Responsibility, anxiety, and expectations converge for an on-duty resident.
Luke Burns, MD
Nothing can compare to the old days of medicine when residents were literally “residents” of the hospital, but demands on US medical trainees are still unique in the Western world.
Last month I worked 3 weeks in a row without a break and by the end of it I was bone tired and mentally drained. My Sunday night was going just as I had planned and I was relishing my last few hours of freedom when I received a group-text from one of the senior residents asking if anyone could fill in for the night call resident, who was sick.
When it became clear that I was the only one available, I somewhat reluctantly donned my scrubs, went hunting for my stethoscope, and headed to the hospital.
And so began “signout,” the transfer of responsibility from the day team to me. Information on medical and surgical histories, issues and complaints, and likelihood of patients spontaneously dying overnight all were relayed to me as the resident “coming on.” Like two friends fighting to pay the check, the “day” resident and I each volleyed responsibility for last-minute tasks:
“I’ll just finish this discharge summary, then I’ll be done.”

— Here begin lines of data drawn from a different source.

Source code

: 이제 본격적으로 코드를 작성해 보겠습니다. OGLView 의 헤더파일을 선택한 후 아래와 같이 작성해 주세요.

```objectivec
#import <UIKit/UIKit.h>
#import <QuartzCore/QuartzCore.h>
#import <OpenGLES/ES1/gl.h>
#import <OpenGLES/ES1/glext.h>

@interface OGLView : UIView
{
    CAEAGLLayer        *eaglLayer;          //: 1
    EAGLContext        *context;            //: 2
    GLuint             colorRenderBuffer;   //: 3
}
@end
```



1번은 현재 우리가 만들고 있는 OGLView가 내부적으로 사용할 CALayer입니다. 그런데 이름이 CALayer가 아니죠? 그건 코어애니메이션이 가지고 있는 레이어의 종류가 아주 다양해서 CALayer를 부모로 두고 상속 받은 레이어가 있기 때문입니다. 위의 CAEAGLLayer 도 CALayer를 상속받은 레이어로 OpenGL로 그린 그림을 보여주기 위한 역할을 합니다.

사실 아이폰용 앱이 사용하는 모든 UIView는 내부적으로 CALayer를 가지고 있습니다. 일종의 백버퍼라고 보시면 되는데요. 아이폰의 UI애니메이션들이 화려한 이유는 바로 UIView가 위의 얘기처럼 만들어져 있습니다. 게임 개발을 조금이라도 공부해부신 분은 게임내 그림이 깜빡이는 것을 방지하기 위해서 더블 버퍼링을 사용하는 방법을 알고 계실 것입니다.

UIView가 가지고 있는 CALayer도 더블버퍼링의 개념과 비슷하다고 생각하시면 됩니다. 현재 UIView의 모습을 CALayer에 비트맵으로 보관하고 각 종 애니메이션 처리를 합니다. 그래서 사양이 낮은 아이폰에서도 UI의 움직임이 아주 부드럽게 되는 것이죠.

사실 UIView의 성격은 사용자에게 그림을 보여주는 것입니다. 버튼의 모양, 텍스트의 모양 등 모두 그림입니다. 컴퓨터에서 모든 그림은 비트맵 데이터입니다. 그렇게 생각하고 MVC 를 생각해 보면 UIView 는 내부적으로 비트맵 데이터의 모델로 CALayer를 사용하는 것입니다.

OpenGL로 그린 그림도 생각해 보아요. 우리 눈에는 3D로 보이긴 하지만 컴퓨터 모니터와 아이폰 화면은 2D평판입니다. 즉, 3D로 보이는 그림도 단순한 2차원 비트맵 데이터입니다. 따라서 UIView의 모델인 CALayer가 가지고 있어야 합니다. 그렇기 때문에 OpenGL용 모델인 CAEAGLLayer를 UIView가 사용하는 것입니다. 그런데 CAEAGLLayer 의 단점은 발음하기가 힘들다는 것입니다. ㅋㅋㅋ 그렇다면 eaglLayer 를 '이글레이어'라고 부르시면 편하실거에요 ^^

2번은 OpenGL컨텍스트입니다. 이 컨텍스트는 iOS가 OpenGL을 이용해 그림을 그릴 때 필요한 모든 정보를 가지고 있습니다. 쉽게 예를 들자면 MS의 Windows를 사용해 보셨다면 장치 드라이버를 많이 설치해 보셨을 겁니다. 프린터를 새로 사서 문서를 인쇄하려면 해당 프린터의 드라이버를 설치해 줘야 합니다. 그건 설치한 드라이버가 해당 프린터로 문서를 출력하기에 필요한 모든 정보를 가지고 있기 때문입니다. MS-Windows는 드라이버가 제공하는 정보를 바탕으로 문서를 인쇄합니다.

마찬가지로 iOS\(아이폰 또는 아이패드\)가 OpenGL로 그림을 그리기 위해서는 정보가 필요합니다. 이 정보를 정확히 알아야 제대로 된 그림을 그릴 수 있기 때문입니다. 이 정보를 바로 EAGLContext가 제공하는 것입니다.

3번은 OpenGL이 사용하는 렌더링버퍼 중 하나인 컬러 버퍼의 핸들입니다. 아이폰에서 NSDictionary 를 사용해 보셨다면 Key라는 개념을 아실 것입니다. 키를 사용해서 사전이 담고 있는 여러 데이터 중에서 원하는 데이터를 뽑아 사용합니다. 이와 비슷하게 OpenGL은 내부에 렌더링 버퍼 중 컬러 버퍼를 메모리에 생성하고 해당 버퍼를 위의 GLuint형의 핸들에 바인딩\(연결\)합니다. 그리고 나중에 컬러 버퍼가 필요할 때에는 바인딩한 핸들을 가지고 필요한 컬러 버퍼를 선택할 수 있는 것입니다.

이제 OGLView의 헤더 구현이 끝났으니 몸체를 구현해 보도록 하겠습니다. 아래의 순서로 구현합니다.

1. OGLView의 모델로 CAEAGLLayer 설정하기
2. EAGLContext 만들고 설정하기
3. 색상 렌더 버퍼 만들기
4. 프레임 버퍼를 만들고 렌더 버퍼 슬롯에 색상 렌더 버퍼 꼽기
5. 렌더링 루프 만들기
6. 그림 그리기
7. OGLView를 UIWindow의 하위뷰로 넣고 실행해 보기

“No, you’ve been working all day, I’ll do it, go home!”
“It’s okay, I should have done this earlier-“
“I got it, go home! Go home!”
With signout completed, I was now responsible, during the night, for every patient in the hospital with a gynecological concern. Consults in the emergency room and phone calls from patients at home with gynecologic issues would also fall to me. With all these unfamiliar patients, many of whom were very sick with cancer or recovering from major surgery, the idea wasn’t to heal. It was simply to keep them alive overnight.
Of course, I was never completely alone. There is a chain of authority that night residents can climb with questions, starting with the senior resident working on labor and delivery, moving up to a junior attending “on call” from home, all the way up to the senior attendings. But sometimes calling for backup isn’t an option. There is a certain compulsion not to phone the sleeping attending at home, especially for small problems we’re expected to know how to fix on our own.
And then, it’s 3 am and I’m being “hammer-paged,” as nurses, emergency room staff and patients calling the telephone consult service all vie for my attention:
“Patient in bed 22 says she has 9/10 pain, have already given oxycodone and Tylenol, she cannot get Motrin due to kidney disease, what do you want to do?”
“Patient calling from home has had heavy bleeding since 6 am; call back immediately.”
“Hi, consult in the ED. 79-year-old with chemo-resistant ovarian cancer, now with likely small bowel obstruction, please come see her asap, thanks”
Each page is triaged for severity, corralled into a “to-do list of importance.” Then I do a quick mental calculation of the best path to take through the hospital to tick off as many tasks as efficiently as I can. All the while, there is paperwork to complete and an escalating mountain of notes to write. I do my best to document as I go, because in a few short hours, I’ll be signing out to the day team.
It feels like any mistake I make has dramatic consequences. Forget to ask a patient what medications they take? I won’t know she needs insulin and might send her into diabetic ketoacidosis. Overlook an obvious lab order? The morning attending will lay the blame on the day resident for the life-threatening electrolyte imbalance that I missed.
Night call is a game of constantly spinning plates, managing multiple sources of anxiety, scribbling notes as I clutch a phone in the crook of my neck and mouth apologies to the emergency medicine resident, who has been waiting 2 hours for my treatment recommendations. Residents are expected to be experts in their field, but I often find myself scouring medical websites on my phone looking for answers on the way to a patient awaiting my keen clinical input.
And then finally, slowly, the morning approaches. My phone rings and I meet the day resident for another signout. This time, I’m the one recounting the events of the past shift-everything that happened overnight, everything I did for every patient who came in, everything still waiting to be done. Usually I will sign out to a more senior resident, whose gentle probing about each patient reveals the important details I forgot to gather. Kindly the resident will reassure me, promise it gets easier with time, and then repeat the “signout” pantomime:
“I still have a consult sitting in the ED I need to get to…”
“No, no, you go home, I’ll do it.”
“I can’t make you do that! It was my fault.”
“You need to sleep! Go home!”
“Well…are you sure?”
Leaving the hospital at this time of day carries a unique warmth. Against the flow of foot traffic headed toward the hospital elevators, I lope toward the parking lot, nodding knowingly at other who recognize the semi-delirious smile of a night resident going home.
After my first few night shifts, I was anxious about turning off my pager, nervous that someone might get sick or die if I didn’t immediately answer, or that I’d miss a call from an angry attending who couldn’t comprehend my treatment plan from the night before. But now I understand the meaning of signout, that informal but very real transfer of power and responsibility at the beginning and end of each day. I relish the moment I can turn off my pager, when I can cut the cord tying me to the hospital, to the impossible responsibility of caring for several dozen very sick strangers, and instead crawl into a familiar bed to pretend I am a lazy teenager again, sleeping deep into the late afternoon.